Un marcapasos es un pequeño dispositivo médico que ayuda al corazón a mantener un ritmo adecuado cuando éste no puede hacerlo por sí solo. Funciona enviando impulsos eléctricos suaves para que el corazón lata de forma regular y con la fuerza necesaria para bombear la sangre al resto del cuerpo.
Se coloca para tratar diversas afecciones, incluyendo:
- Ritmo cardíaco lento (bradicardia): Es la razón más común. El marcapasos ayuda a que el corazón no se detenga o no lata tan despacio.
- Ritmo cardíaco irregular o rápido (arritmias): Puede usarse para controlar arritmias, tanto rápidas como irregulares.
- Insuficiencia cardíaca: Ayuda a sincronizar las cámaras del corazón para que puedan bombear sangre de manera más eficiente.
- Músculo cardíaco agrandado o engrosado: En casos donde esto dificulta el bombeo de sangre.
Esto puede causar síntomas como mareos, desmayos, cansancio extremo, dificultad para respirar o sensación de que el corazón late demasiado lento o se “pausa”.
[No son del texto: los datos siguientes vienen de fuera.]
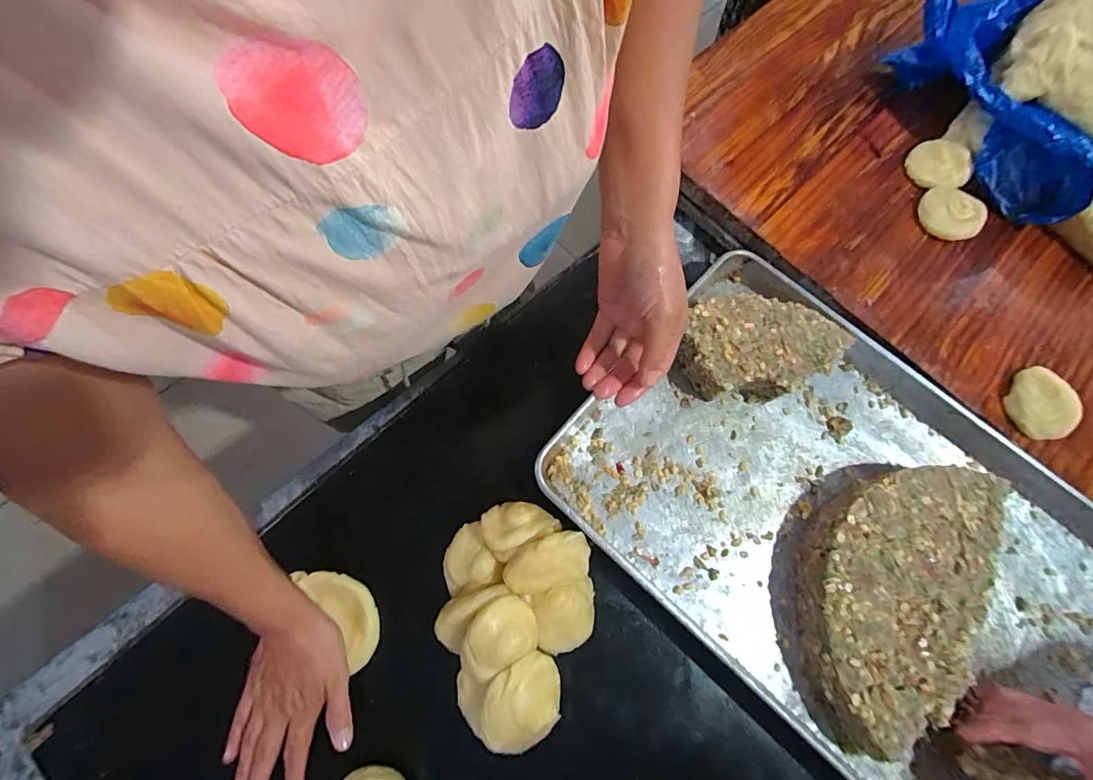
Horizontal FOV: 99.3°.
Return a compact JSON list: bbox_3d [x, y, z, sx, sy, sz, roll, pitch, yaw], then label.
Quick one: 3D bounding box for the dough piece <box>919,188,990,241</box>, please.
[{"bbox_3d":[0.543,-0.237,0.627,0.077,0.027,0.061,41,75,10],"label":"dough piece"}]

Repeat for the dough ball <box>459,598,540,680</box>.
[{"bbox_3d":[-0.047,0.237,0.452,0.072,0.051,0.056,-23,75,-10],"label":"dough ball"}]

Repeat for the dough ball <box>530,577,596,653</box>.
[{"bbox_3d":[0.021,0.234,0.480,0.064,0.032,0.062,1,72,-3],"label":"dough ball"}]

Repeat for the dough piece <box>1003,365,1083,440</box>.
[{"bbox_3d":[0.580,0.014,0.543,0.056,0.033,0.085,-7,73,-5],"label":"dough piece"}]

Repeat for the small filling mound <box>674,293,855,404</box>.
[{"bbox_3d":[0.254,-0.047,0.564,0.187,0.064,0.113,2,72,-2],"label":"small filling mound"}]

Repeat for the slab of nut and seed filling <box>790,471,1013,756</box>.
[{"bbox_3d":[0.358,0.205,0.494,0.161,0.063,0.314,30,73,7],"label":"slab of nut and seed filling"}]

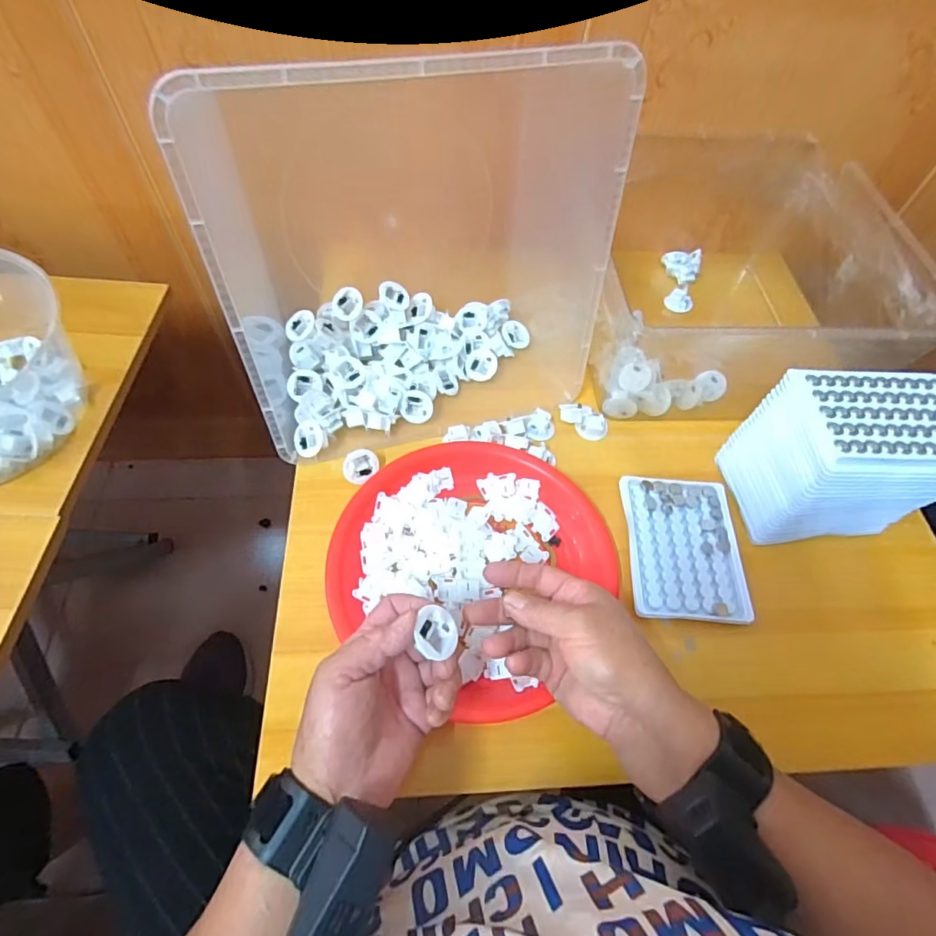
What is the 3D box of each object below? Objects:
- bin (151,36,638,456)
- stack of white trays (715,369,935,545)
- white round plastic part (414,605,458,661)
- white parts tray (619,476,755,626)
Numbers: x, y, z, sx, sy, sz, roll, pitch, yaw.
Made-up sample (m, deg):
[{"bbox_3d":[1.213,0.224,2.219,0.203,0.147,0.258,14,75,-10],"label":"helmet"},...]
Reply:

El marcapasos actúa como un “asistente del corazón”: detecta cuando el ritmo baja demasiado y envía una señal para que el corazón vuelva a latir correctamente. En muchos casos, este dispositivo permite prevenir desmayos, complicaciones graves e incluso salvar la vida de la persona.
La mayoría de los marcapasos tienen 2 partes:
- El generador contiene la pila y la información para controlar el latido cardíaco.
- Las derivaciones las cuales son alambres que conectan el corazón al generador y llevan los mensajes eléctricos a dicho órgano.
Se implanta un marcapasos bajo la piel. Este procedimiento lleva alrededor de 1 hora en la mayoría de los casos. El generador también puede colocarse en el abdomen, pero esto es menos común.